PrefIx: Understand and Adapt to User Preference in Human-Agent Interaction
Jialin Li, Zhenhao Chen, Hanjun Luo, Hanan Salam
TL;DR
PrefIx addresses the challenge of evaluating human-agent interaction quality alongside task accuracy by introducing a configurable environment and the Interaction-as-a-Tool paradigm (IaaT). It formalizes user experience through a taxonomy of 14 preference attributes across four dimensions and evaluates UX with a composite, multi-LLM judge across seven UX dimensions plus an alignment metric, achieving high reliability and human correlation. The study shows that preference-aware adaptation improves user experience (average ≈7.6%) and alignment (≈18.5%) without sacrificing task performance, demonstrated across multiple LLMs and BFCL-based multi-turn tasks. These contributions establish a scalable, reproducible framework for human-centered evaluation of interactive agents, with practical impact for developing more user-aligned AI assistants.
Abstract
LLM-based agents can complete tasks correctly yet still frustrate users through poor interaction patterns, such as excessive confirmations, opaque reasoning, or misaligned pacing. Current benchmarks evaluate task accuracy but overlook how agents interact: whether they infer preferences from implicit cues, adapt dynamically, or maintain fine-grained interaction quality.

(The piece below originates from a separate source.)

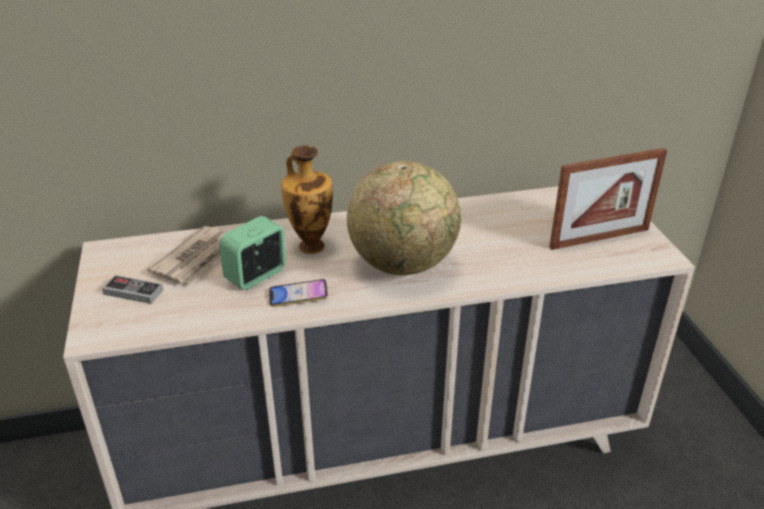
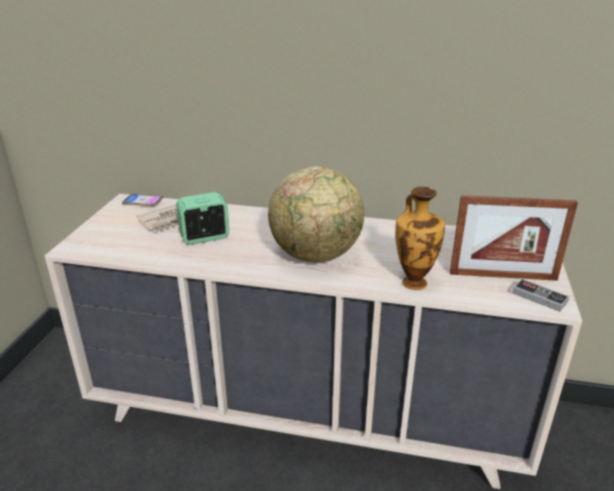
camera: 25 degrees right, 5 degrees down
game controller [102,275,163,304] -> game controller moved to [512,279,569,312]
phone [269,279,328,307] -> phone moved to [122,194,163,206]
vase [281,145,333,254] -> vase moved to [395,187,445,290]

We introduce Prefix, a configurable environment that evaluates both what agents accomplish and how they interact. Central to Prefix is the Interaction-as-a-Tool (IaaT) paradigm, which treats interaction behaviors as structured tool calls, unifying them with existing evaluation frameworks. We define 31 preference settings across 14 attributes and formalize user experience (UX) as a core metric alongside task accuracy. A composite LLM-as-a-Judge mechanism across seven UX dimensions achieves strong aggregate reliability (ICC > 0.79), high internal consistency (alpha = 0.943), and human correlation (rho = 0.52-0.78). Preference-aware agents show 7.6% average UX improvement and 18.5% gain in preference alignment. Our work is openly accessible.